The United States added 1.76 million jobs in July 2020, compared to a consensus estimate of 1.48 million, while the unemployment rate fell to 10.2 percent, versus 10.6 percent expected.
It’s true that the rate of job creation is slowing and the labor force participation rate remains at 61.4 percent, but we need to compare the figures with the rest of the world, where we’re witnessing a worrying “jobless recovery.”
Headline official unemployment rates are misleading due to different subsidies and furloughed jobs. If we use comparable figures, the United States’ inactive share of the labor force is significantly smaller than the same figure in the eurozone.
It also shows something that many commentators ignore: Massive entitlements and government spending plans haven’t helped the eurozone improve its job market in the recovery.
Job Creation
Once we have established the differences between both economies, we must be alert to a global problem: the jobless recovery.Markets and investment analysts have greeted the latest global PMI (purchasing managers’ index) figures with euphoria. Most leading economies posted PMIs in expansion in July, and the global index pointed to a return to growth both in services and manufacturing.
But companies continued to shed jobs after three months of reopening.

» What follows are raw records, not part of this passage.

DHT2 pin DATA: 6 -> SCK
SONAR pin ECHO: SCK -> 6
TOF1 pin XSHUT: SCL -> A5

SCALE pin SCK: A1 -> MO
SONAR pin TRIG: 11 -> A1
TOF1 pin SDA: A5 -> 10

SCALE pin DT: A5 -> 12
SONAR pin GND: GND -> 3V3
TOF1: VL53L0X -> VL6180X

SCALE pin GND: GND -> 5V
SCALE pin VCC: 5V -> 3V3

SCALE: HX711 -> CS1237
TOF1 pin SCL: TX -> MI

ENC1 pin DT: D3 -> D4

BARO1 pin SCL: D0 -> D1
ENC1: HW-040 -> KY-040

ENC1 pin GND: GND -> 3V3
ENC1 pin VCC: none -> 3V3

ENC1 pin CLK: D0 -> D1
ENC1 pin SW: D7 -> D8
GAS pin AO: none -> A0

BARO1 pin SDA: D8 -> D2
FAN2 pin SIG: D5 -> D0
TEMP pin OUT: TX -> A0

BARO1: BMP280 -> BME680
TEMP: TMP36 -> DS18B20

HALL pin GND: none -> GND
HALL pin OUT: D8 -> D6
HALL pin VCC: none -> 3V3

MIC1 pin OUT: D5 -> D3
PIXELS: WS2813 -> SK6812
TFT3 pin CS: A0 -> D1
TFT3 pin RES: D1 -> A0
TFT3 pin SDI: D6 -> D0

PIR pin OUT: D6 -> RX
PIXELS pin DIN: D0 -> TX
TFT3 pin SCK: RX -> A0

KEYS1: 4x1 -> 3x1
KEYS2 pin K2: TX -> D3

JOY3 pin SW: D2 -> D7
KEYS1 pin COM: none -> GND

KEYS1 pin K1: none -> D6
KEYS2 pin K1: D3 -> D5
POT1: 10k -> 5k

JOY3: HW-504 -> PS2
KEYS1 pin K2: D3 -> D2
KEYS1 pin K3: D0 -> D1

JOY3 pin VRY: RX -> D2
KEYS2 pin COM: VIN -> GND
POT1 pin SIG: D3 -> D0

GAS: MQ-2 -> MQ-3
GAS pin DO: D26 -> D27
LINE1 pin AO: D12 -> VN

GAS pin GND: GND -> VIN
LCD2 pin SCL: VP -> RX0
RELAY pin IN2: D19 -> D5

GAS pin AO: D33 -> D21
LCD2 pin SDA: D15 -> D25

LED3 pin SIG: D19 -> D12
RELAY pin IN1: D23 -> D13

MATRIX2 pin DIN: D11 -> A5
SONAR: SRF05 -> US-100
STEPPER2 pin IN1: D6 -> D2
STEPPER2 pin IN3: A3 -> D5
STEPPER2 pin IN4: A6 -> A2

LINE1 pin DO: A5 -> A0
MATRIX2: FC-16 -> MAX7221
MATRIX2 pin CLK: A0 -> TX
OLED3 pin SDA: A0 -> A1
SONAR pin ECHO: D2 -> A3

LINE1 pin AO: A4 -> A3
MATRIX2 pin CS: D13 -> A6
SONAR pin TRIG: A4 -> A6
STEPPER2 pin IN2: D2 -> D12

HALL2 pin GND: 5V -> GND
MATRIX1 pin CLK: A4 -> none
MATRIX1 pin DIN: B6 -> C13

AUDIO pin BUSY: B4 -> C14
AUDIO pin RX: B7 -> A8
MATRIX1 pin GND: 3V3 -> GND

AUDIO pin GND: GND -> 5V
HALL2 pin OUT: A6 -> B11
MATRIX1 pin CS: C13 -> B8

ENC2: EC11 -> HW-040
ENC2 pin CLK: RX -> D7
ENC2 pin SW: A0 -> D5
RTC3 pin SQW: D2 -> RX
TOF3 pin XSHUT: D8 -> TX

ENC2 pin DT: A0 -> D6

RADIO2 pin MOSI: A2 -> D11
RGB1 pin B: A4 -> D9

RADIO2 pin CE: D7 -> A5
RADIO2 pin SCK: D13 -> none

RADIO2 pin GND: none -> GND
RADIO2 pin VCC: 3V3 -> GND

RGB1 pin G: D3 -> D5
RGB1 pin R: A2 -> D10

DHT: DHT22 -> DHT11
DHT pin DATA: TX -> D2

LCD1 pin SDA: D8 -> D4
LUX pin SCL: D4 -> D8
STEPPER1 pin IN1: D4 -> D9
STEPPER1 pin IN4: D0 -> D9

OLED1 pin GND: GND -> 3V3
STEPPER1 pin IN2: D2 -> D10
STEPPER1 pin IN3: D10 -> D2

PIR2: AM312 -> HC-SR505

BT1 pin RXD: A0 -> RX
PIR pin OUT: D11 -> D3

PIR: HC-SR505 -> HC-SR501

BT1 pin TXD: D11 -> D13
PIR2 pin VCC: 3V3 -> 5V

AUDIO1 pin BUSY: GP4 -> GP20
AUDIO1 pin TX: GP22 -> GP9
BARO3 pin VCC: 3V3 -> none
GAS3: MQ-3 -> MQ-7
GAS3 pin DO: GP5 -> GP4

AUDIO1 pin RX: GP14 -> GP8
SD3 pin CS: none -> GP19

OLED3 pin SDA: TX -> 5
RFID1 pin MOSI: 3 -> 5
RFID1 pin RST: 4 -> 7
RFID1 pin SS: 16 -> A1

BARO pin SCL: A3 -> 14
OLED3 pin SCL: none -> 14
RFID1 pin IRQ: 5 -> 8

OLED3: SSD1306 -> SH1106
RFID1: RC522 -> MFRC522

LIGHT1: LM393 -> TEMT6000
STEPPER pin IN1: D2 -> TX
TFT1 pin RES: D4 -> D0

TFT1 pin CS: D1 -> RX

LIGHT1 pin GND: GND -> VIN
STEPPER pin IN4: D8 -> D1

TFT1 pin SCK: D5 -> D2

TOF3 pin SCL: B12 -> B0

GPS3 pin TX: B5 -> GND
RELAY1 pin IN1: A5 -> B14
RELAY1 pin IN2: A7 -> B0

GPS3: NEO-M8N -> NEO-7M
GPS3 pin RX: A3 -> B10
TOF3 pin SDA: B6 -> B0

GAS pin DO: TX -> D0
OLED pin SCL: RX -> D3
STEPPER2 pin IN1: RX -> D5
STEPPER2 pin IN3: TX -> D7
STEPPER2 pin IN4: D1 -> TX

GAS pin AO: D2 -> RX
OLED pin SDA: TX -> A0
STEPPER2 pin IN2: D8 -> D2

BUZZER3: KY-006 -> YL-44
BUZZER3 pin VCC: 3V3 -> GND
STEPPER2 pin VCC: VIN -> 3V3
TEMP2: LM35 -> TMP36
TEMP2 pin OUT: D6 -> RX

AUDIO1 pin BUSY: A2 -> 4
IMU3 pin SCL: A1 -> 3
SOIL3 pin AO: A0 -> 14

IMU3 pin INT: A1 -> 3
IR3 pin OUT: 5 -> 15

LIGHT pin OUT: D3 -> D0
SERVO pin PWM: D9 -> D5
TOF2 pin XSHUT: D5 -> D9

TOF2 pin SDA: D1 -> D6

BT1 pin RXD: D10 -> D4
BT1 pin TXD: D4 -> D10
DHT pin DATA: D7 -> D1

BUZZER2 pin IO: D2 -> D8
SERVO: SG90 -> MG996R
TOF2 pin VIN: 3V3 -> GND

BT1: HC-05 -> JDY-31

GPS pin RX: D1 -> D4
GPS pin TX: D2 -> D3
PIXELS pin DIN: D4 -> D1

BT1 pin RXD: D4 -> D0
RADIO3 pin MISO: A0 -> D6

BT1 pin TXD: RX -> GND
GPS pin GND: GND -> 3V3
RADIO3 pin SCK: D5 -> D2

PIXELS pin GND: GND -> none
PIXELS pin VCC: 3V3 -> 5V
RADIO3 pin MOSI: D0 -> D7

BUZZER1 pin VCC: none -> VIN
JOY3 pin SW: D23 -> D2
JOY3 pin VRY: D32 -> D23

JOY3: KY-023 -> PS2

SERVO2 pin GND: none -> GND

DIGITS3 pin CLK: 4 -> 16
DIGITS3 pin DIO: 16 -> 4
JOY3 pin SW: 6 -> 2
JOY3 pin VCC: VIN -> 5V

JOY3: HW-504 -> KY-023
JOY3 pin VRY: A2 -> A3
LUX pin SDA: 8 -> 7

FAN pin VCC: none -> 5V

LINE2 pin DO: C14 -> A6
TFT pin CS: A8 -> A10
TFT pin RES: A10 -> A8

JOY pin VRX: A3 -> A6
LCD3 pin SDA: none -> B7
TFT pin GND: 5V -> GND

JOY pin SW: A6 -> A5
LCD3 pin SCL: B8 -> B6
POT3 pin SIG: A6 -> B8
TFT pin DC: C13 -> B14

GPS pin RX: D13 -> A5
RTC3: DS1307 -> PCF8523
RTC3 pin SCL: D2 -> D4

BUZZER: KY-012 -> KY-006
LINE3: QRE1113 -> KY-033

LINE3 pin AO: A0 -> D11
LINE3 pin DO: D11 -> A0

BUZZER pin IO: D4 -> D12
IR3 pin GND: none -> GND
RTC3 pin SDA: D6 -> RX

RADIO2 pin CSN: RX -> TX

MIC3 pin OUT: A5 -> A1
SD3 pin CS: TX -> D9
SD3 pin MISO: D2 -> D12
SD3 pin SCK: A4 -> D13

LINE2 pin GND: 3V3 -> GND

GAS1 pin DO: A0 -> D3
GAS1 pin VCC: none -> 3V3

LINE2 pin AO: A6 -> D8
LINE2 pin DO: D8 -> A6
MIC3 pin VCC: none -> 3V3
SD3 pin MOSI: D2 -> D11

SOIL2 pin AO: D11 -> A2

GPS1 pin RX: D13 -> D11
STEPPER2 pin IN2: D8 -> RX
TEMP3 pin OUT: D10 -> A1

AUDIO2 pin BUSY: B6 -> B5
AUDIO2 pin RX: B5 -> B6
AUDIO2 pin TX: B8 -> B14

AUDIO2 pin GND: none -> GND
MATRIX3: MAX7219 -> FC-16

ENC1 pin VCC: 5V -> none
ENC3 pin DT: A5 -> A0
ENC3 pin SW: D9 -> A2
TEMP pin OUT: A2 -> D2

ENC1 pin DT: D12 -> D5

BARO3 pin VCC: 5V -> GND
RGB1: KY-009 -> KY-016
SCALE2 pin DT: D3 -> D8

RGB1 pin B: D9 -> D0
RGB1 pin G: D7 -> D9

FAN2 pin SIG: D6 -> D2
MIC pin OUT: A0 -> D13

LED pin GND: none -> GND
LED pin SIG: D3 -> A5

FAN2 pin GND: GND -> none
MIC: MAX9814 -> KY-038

A global PMI recovery with widespread job destruction shows us that most of the headline PMIs simply reflect a month-on-month bounce from depressed levels, not a return to pre-COVID industry levels. Yes, there is a recovery, but, as we’ve mentioned in this column before, if governments don’t implement significant supply-side measures that incentivize new business creation and growth in small ones, we may find that the global activity trend weakens almost as fast as it bounced.
Without a rapid recovery of the lost jobs and a sustainable increase in consumption, we may find that the build in overcapacity and slack in the economy will prolong the downturn and make it more difficult to heal the economy.
So far, the United States is leading in employment improvement, but the full recovery is extremely far away. The United States cannot be complacent and accept an unemployment rate of 9.3 percent in 2020 falling to 5.5 percent in 2022 as the Federal Reserve predicts. Unemployment needs to be back to the pre-COVID-19 3.5 percent rate quickly, and that will only be achieved with bold supply-side measures, tax incentives, and a strong policy of capital attraction.
The United States needs to separate itself from other governments’ policies. It must liberalize and cut red tape to boost job creation, because the recovery is stalling in many developed and emerging economies, and copying failed interventionist measures will not bring employment back.